## How to complete this task
Only these lines, please: the first one of the records through the one containing "In contrast, it", retyped exactly, both ends included and pictures omitted.

━━━━━ Records for the task

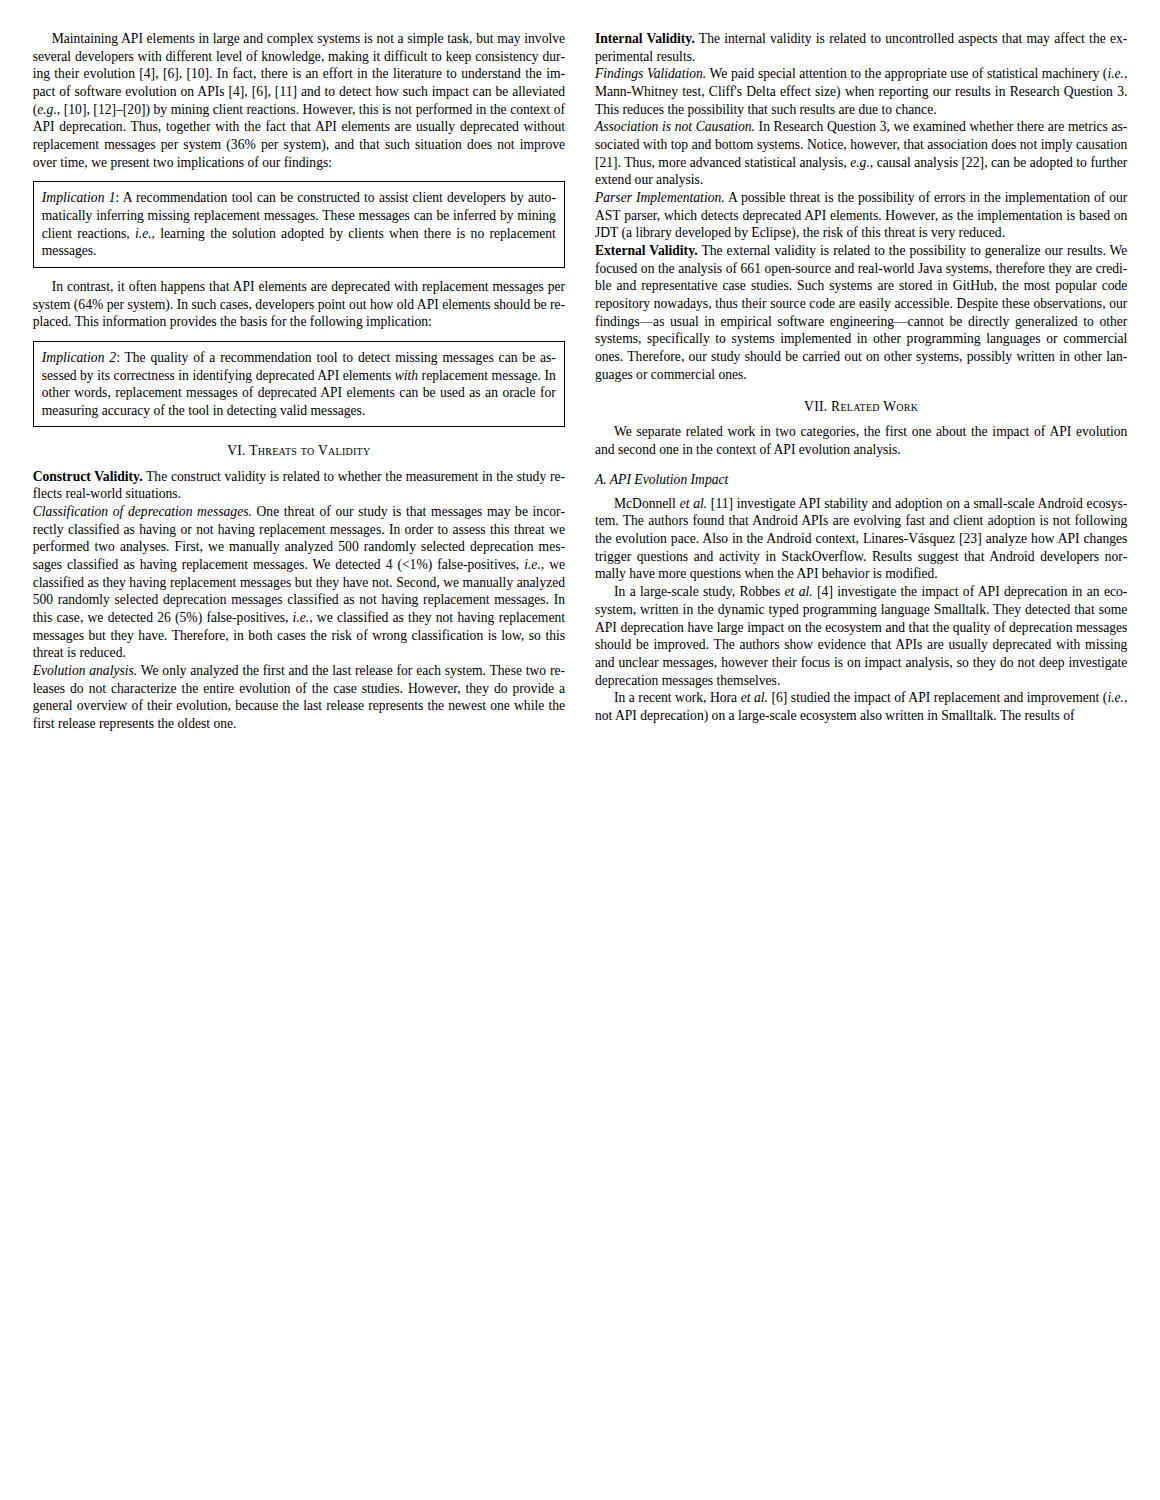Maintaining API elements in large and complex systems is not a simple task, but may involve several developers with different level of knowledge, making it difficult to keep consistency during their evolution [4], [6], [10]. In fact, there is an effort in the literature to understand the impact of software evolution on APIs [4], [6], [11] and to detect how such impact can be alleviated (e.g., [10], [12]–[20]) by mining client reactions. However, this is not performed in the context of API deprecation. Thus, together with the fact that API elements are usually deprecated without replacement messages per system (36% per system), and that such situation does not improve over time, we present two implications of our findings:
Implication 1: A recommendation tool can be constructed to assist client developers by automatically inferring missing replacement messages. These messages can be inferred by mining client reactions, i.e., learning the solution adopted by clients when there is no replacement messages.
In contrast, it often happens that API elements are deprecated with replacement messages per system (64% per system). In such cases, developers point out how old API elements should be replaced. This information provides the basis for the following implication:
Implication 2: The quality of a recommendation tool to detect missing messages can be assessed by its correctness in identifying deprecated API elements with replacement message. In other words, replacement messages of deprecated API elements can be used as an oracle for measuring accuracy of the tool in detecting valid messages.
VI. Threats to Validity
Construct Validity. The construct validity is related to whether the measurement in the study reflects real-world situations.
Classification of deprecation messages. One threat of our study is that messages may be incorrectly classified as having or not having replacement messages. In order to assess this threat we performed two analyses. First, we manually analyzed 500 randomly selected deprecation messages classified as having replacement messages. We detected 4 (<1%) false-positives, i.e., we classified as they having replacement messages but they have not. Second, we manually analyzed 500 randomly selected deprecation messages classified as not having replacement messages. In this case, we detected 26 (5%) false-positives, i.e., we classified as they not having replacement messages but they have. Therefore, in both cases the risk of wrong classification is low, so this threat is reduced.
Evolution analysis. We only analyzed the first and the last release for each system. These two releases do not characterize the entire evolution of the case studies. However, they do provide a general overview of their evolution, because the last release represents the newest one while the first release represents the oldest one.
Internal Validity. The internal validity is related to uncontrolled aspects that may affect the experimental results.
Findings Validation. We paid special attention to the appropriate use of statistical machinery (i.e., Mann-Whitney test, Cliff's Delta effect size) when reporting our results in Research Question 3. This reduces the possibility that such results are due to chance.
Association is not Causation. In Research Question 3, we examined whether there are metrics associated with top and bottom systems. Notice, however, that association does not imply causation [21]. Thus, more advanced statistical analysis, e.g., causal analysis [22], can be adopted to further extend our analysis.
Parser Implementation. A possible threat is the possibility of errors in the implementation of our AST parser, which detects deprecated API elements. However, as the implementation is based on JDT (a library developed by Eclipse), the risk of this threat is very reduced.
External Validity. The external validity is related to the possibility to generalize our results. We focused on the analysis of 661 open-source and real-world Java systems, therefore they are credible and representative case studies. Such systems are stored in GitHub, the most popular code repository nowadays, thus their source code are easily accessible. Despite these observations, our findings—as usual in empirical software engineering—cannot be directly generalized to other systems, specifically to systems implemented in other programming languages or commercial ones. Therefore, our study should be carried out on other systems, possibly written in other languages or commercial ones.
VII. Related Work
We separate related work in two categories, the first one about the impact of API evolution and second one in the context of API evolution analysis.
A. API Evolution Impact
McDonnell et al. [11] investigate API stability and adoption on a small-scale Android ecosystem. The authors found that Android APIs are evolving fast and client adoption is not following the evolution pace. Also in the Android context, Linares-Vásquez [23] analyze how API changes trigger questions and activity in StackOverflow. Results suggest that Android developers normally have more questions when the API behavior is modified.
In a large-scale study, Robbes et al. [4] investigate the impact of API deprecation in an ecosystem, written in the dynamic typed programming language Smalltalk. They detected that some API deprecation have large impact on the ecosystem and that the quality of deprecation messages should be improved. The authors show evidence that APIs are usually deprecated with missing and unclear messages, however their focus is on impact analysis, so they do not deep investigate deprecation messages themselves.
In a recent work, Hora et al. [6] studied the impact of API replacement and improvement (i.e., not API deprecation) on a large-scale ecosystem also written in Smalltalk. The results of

━━━━━━━━━━

## Answer box
Maintaining API elements in large and complex systems is not a simple task, but may involve several developers with different level of knowledge, making it difficult to keep consistency during their evolution [4], [6], [10]. In fact, there is an effort in the literature to understand the impact of software evolution on APIs [4], [6], [11] and to detect how such impact can be alleviated (e.g., [10], [12]–[20]) by mining client reactions. However, this is not performed in the context of API deprecation. Thus, together with the fact that API elements are usually deprecated without replacement messages per system (36% per system), and that such situation does not improve over time, we present two implications of our findings:
Implication 1: A recommendation tool can be constructed to assist client developers by automatically inferring missing replacement messages. These messages can be inferred by mining client reactions, i.e., learning the solution adopted by clients when there is no replacement messages.
In contrast, it often happens that API elements are deprecated with replacement messages per system (64% per system). In such cases, developers point out how old API elements should be replaced. This information provides the basis for the following implication:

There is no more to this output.